Become nomadic on Digitalocean

Become nomadic on Digitalocean

Article last updated: Oct 18, 2020

Introduction

In previous articles I introduced Packer and Terraform. In those two articles I did not discuss the files that were copied and executed remotely. To some degree, this will be the focus of this article in addition to configuring Nomad jobs. So to sum up quickly, I will briefly discuss the installation and configuration of Consul, Vault and Nomad to create a simple Nomad cluster on DigitalOcean. However, it is recommended to quickly go through the "Get Started Tutorials" for each product to get a better understanding. I emphasize that I do not utilize each product for all its capabilities.

# Work to complete
a – Return the passage of the Nomad article starting with "Article last updated: Oct" and going on through "all its capabilities.", copied word for word.
b – Write the next part of the Nomad article, picking up after its final sentence.

# Given records
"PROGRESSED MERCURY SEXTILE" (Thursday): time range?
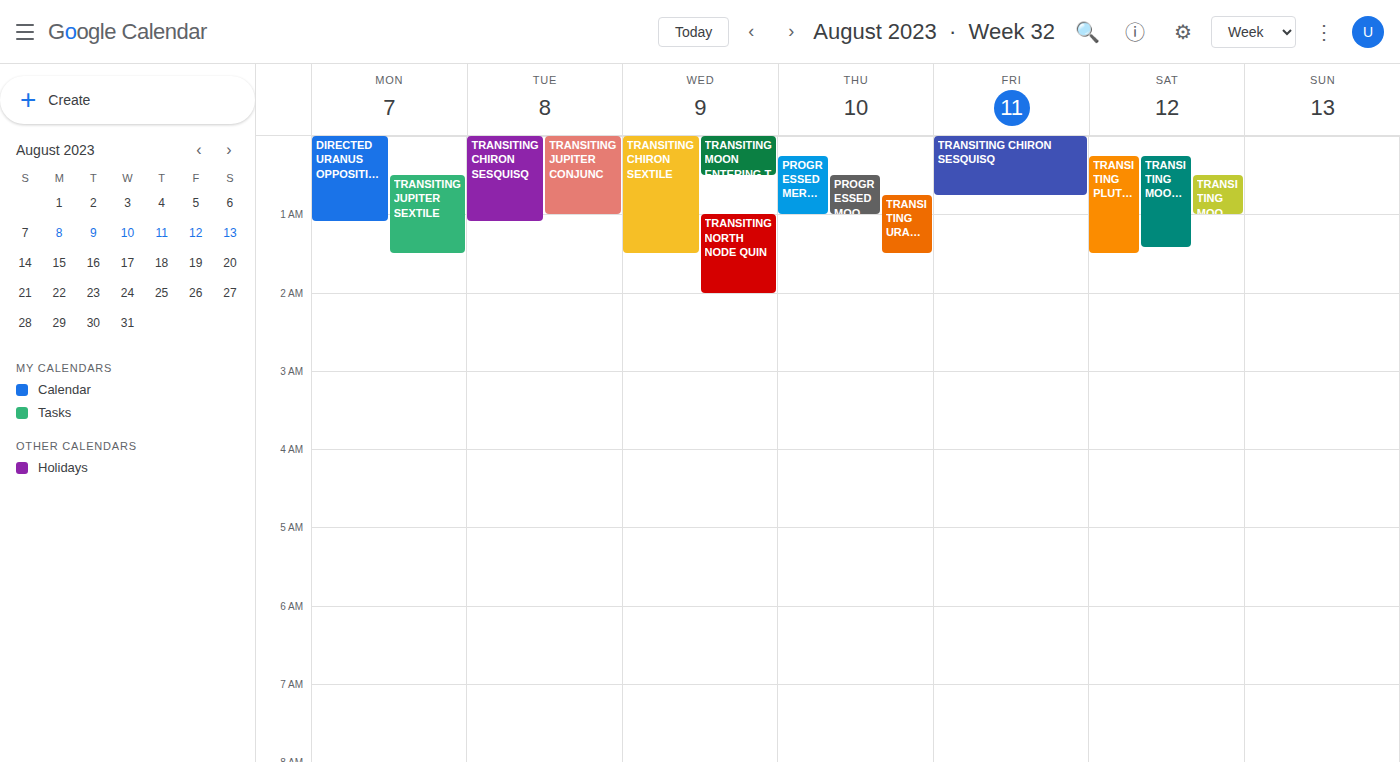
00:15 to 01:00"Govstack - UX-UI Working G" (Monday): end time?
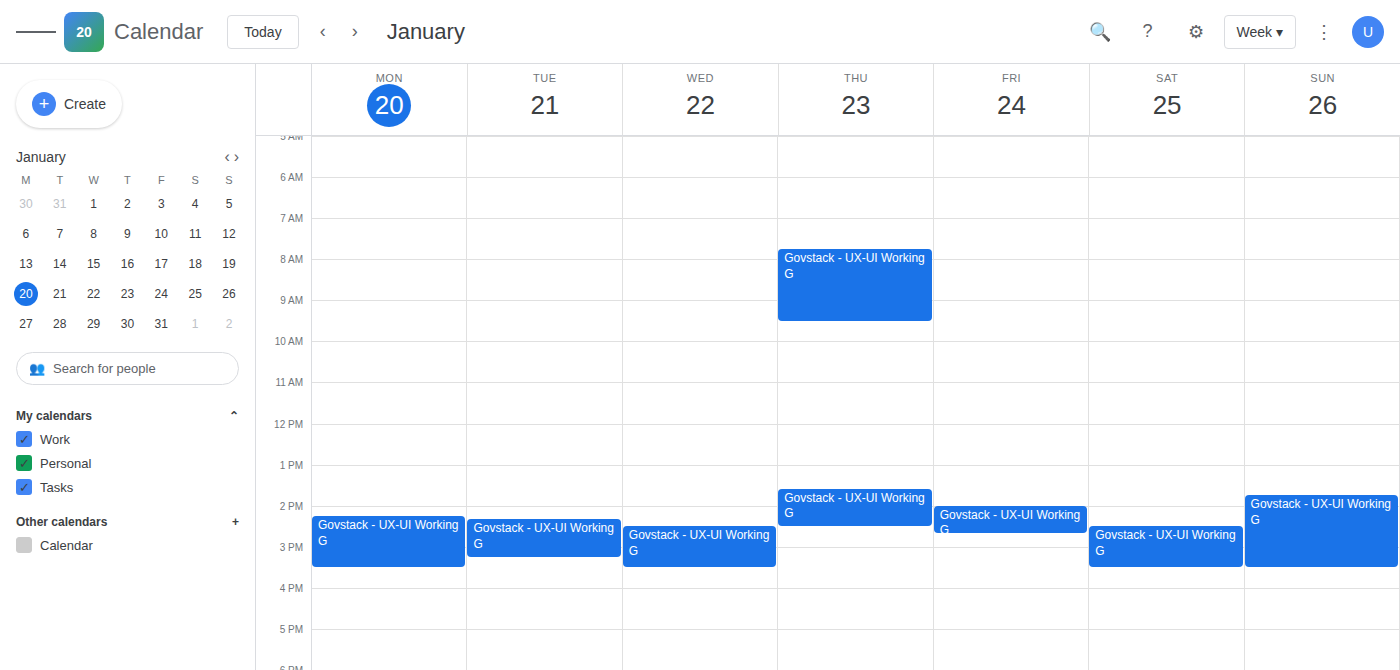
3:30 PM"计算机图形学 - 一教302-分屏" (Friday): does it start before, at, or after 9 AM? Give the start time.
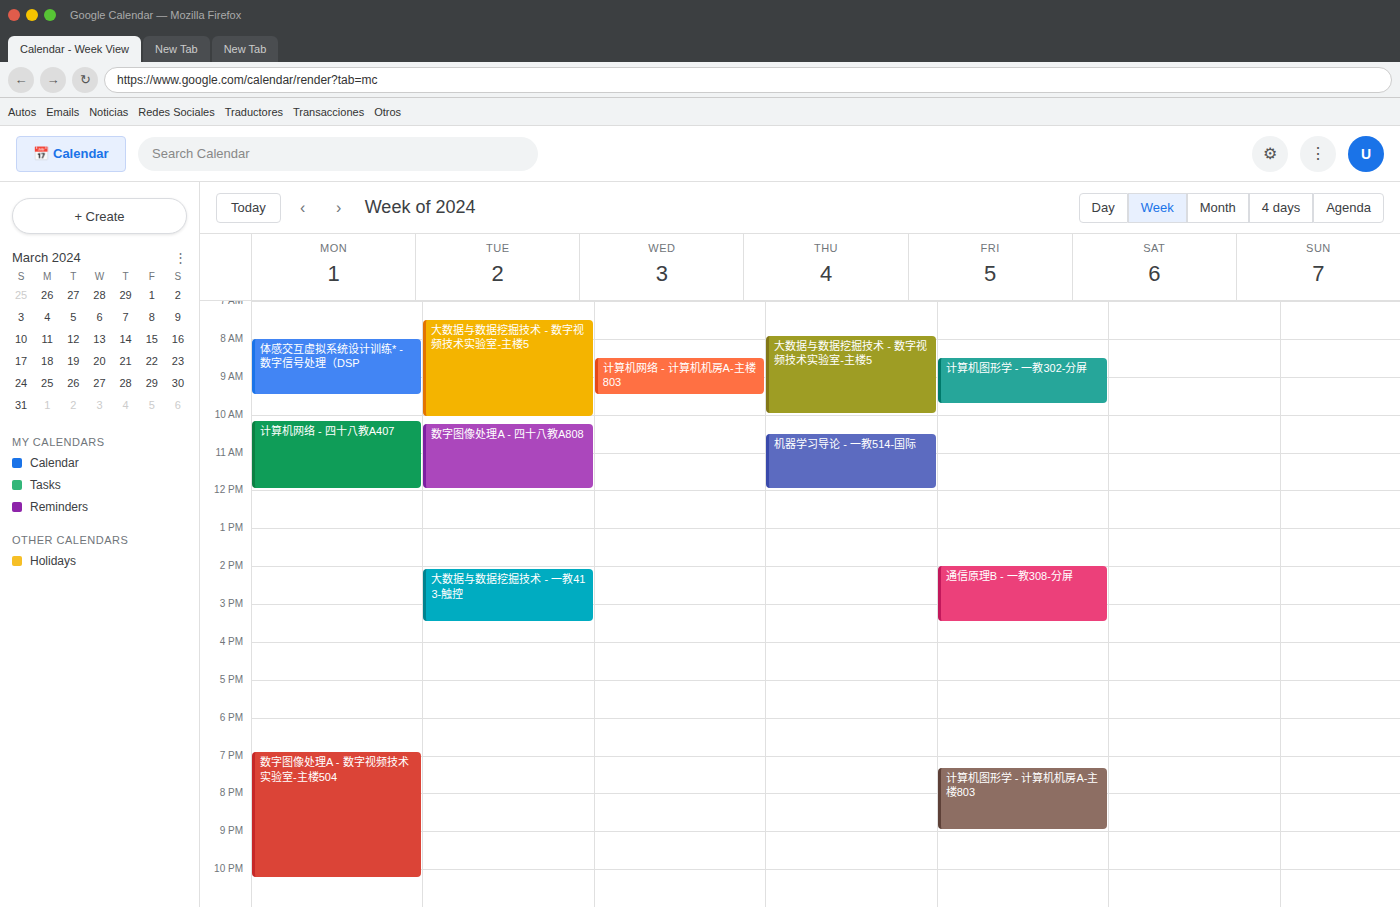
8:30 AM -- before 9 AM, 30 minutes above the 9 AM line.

--

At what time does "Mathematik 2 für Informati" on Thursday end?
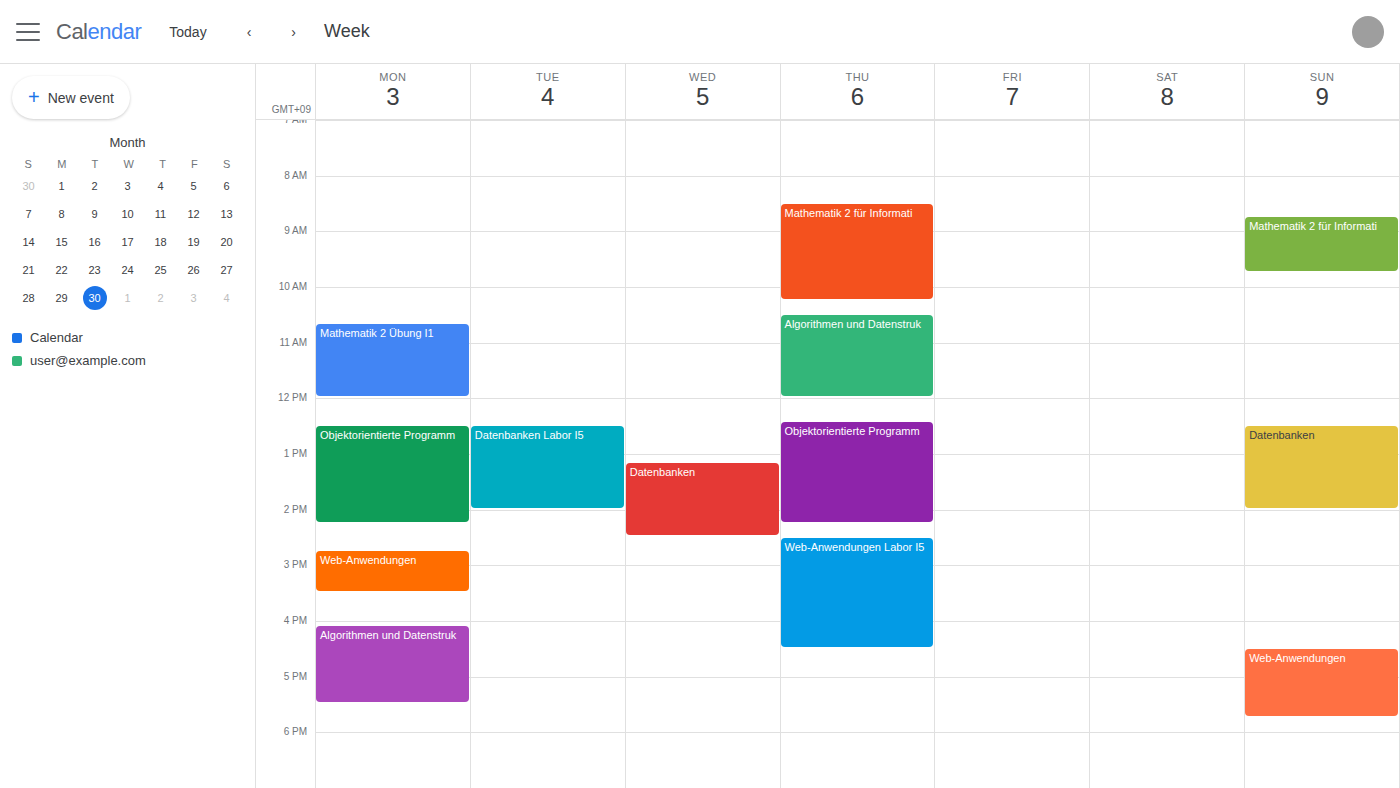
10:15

* * *

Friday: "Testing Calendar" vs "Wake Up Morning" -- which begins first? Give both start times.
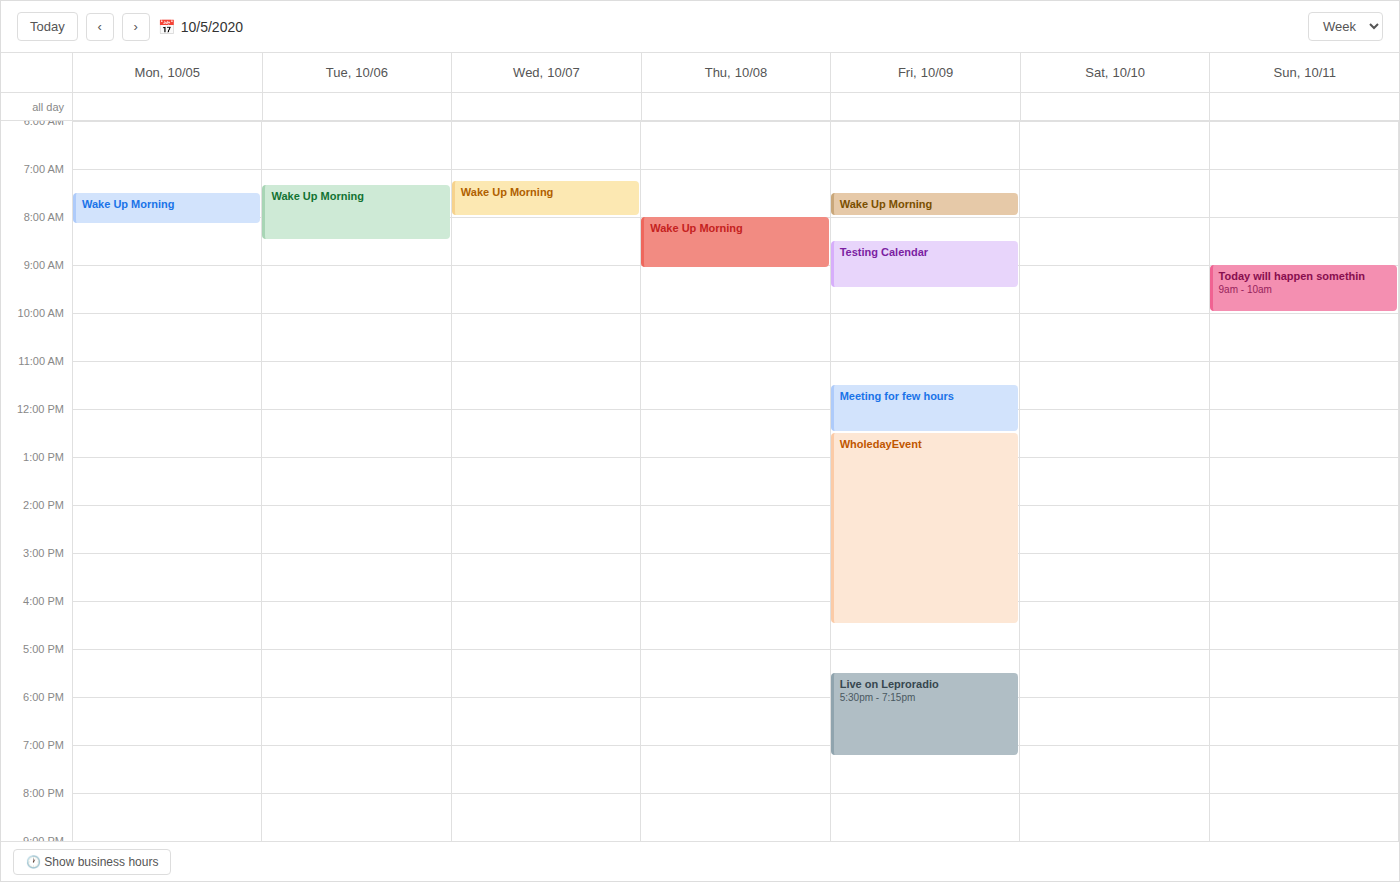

# In response
a –
Article last updated: Oct 18, 2020

Introduction

In previous articles I introduced Packer and Terraform. In those two articles I did not discuss the files that were copied and executed remotely. To some degree, this will be the focus of this article in addition to configuring Nomad jobs. So to sum up quickly, I will briefly discuss the installation and configuration of Consul, Vault and Nomad to create a simple Nomad cluster on DigitalOcean. However, it is recommended to quickly go through the "Get Started Tutorials" for each product to get a better understanding. I emphasize that I do not utilize each product for all its capabilities.

b –
Configuration

Performing a tree of the packer directory, minus some folders, I have the following:

packer
├── consul
│ ├── configure_consul.sh
│ ├── consul-client.service
│ ├── consul-connect-enable.hcl
│ └── consul-server.service
├── nomad
│ ├── configure_nomad.sh
│ ├── jobs
│ │ ├── jessequinn.nomad
│ │ ├── scidoc.nomad
│ │ └── traefik.nomad
│ ├── nomad-client.hcl
│ ├── nomad-client.service
│ ├── nomad-server.hcl
│ └── nomad-server.service
└── vault
    ├── enable_vault.sh
    ├── init_vault.sh
    ├── vault-config.hcl
    └── vault-server.service

I will go through each folder starting with consul.

Consul

With Packer, I copied four (4) files over to a snapshot. Rather than creating snapshots for server and client I just placed all files into the snapshot. The first file:

#! /bin/bash

echo "Configuring Consul\n"

mkdir /tmp/consul

if [ $1 == "server" ]; then
    systemctl enable consul-server.service
    systemctl start consul-server.service
else
    systemctl enable consul-client.service
    systemctl start consul-client.service
    sleep 30
    consul join $2
fi

echo "Configuration of Consul complete\n"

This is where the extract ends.